Problem details: If a line includes "Fucose", copy it out of the entries.

--- The records ---

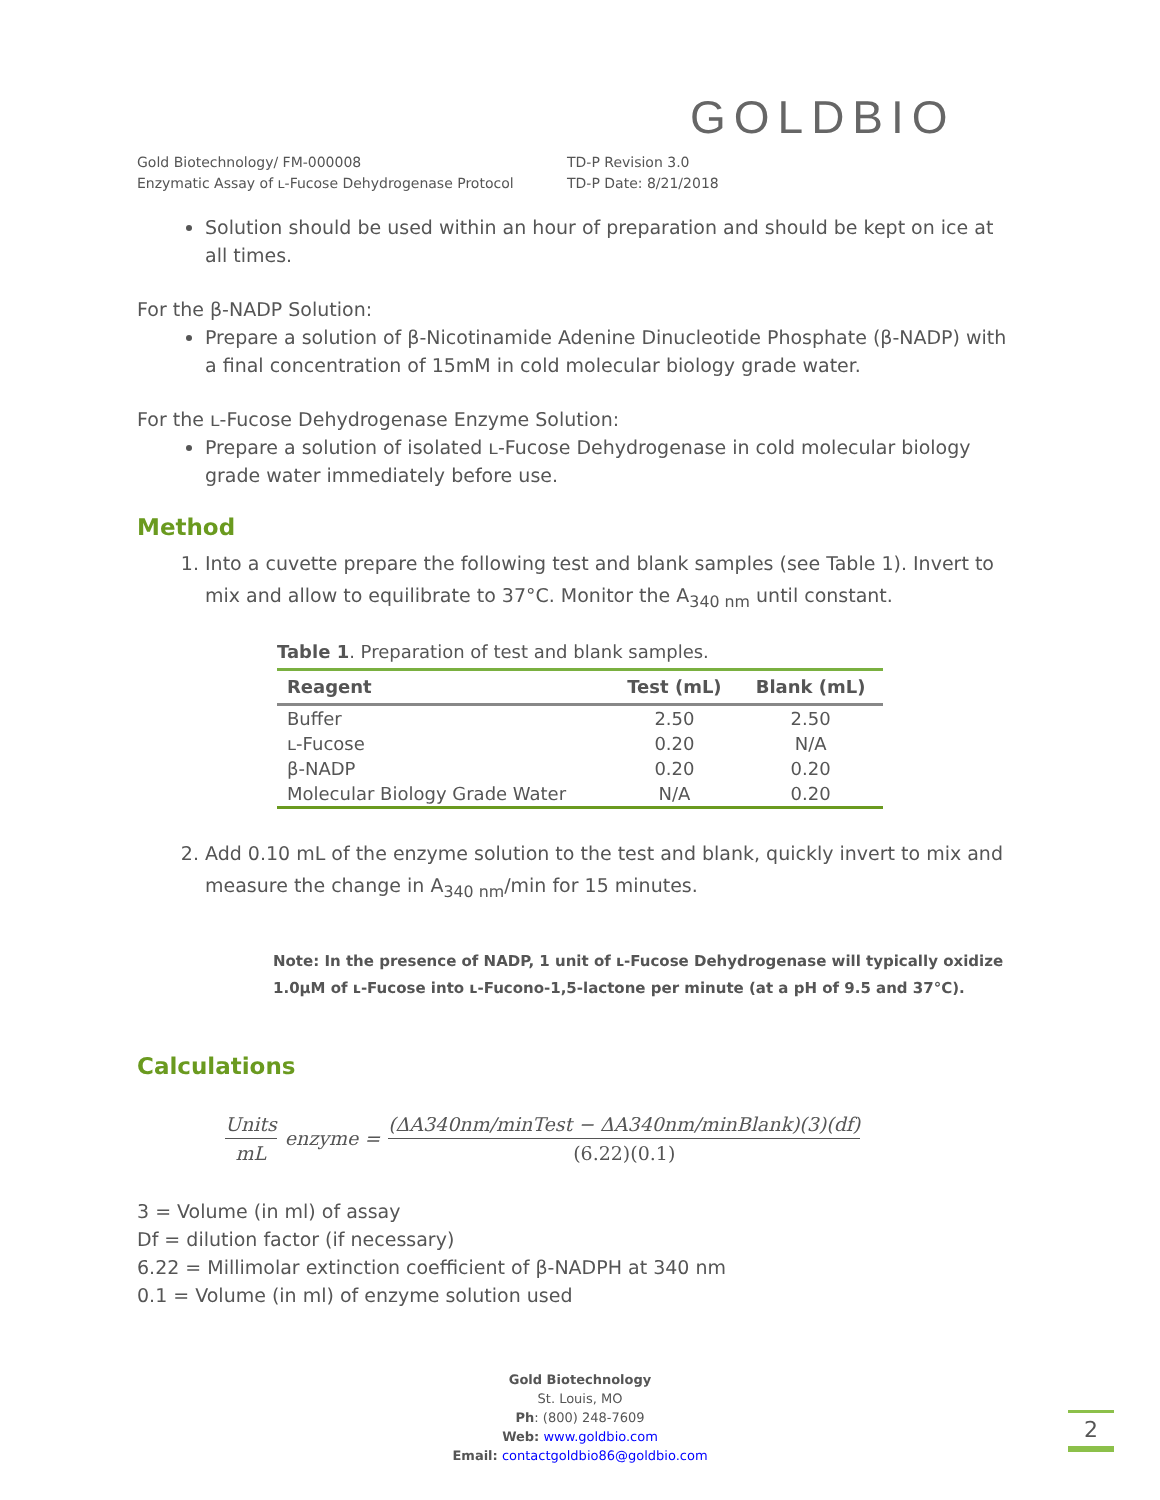GOLDBIO
Gold Biotechnology/ FM-000008
Enzymatic Assay of ʟ-Fucose Dehydrogenase Protocol
TD-P Revision 3.0
TD-P Date: 8/21/2018
Solution should be used within an hour of preparation and should be kept on ice at all times.
For the β-NADP Solution:
Prepare a solution of β-Nicotinamide Adenine Dinucleotide Phosphate (β-NADP) with a final concentration of 15mM in cold molecular biology grade water.
For the ʟ-Fucose Dehydrogenase Enzyme Solution:
Prepare a solution of isolated ʟ-Fucose Dehydrogenase in cold molecular biology grade water immediately before use.
Method
1. Into a cuvette prepare the following test and blank samples (see Table 1). Invert to mix and allow to equilibrate to 37°C. Monitor the A<sub>340 nm</sub> until constant.
Table 1 . Preparation of test and blank samples.
| Reagent | Test (mL) | Blank (mL) |
| --- | --- | --- |
| Buffer | 2.50 | 2.50 |
| ʟ-Fucose | 0.20 | N/A |
| β-NADP | 0.20 | 0.20 |
| Molecular Biology Grade Water | N/A | 0.20 |
2. Add 0.10 mL of the enzyme solution to the test and blank, quickly invert to mix and measure the change in A<sub>340 nm</sub>/min for 15 minutes.
Note: In the presence of NADP, 1 unit of ʟ-Fucose Dehydrogenase will typically oxidize 1.0µM of ʟ-Fucose into ʟ-Fucono-1,5-lactone per minute (at a pH of 9.5 and 37°C).
Calculations
Units mL enzyme = (ΔA340nm/minTest − ΔA340nm/minBlank)(3)(df) (6.22)(0.1)
3 = Volume (in ml) of assay
Df = dilution factor (if necessary)
6.22 = Millimolar extinction coefficient of β-NADPH at 340 nm
0.1 = Volume (in ml) of enzyme solution used
Gold Biotechnology
St. Louis, MO
Ph: (800) 248-7609
Web: www.goldbio.com
Email: contactgoldbio86@goldbio.com
2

---

Exercise answer:
Enzymatic Assay of ʟ-Fucose Dehydrogenase Protocol
For the ʟ-Fucose Dehydrogenase Enzyme Solution:
Prepare a solution of isolated ʟ-Fucose Dehydrogenase in cold molecular biology grade water immediately before use.
| ʟ-Fucose | 0.20 | N/A |
Note: In the presence of NADP, 1 unit of ʟ-Fucose Dehydrogenase will typically oxidize 1.0µM of ʟ-Fucose into ʟ-Fucono-1,5-lactone per minute (at a pH of 9.5 and 37°C).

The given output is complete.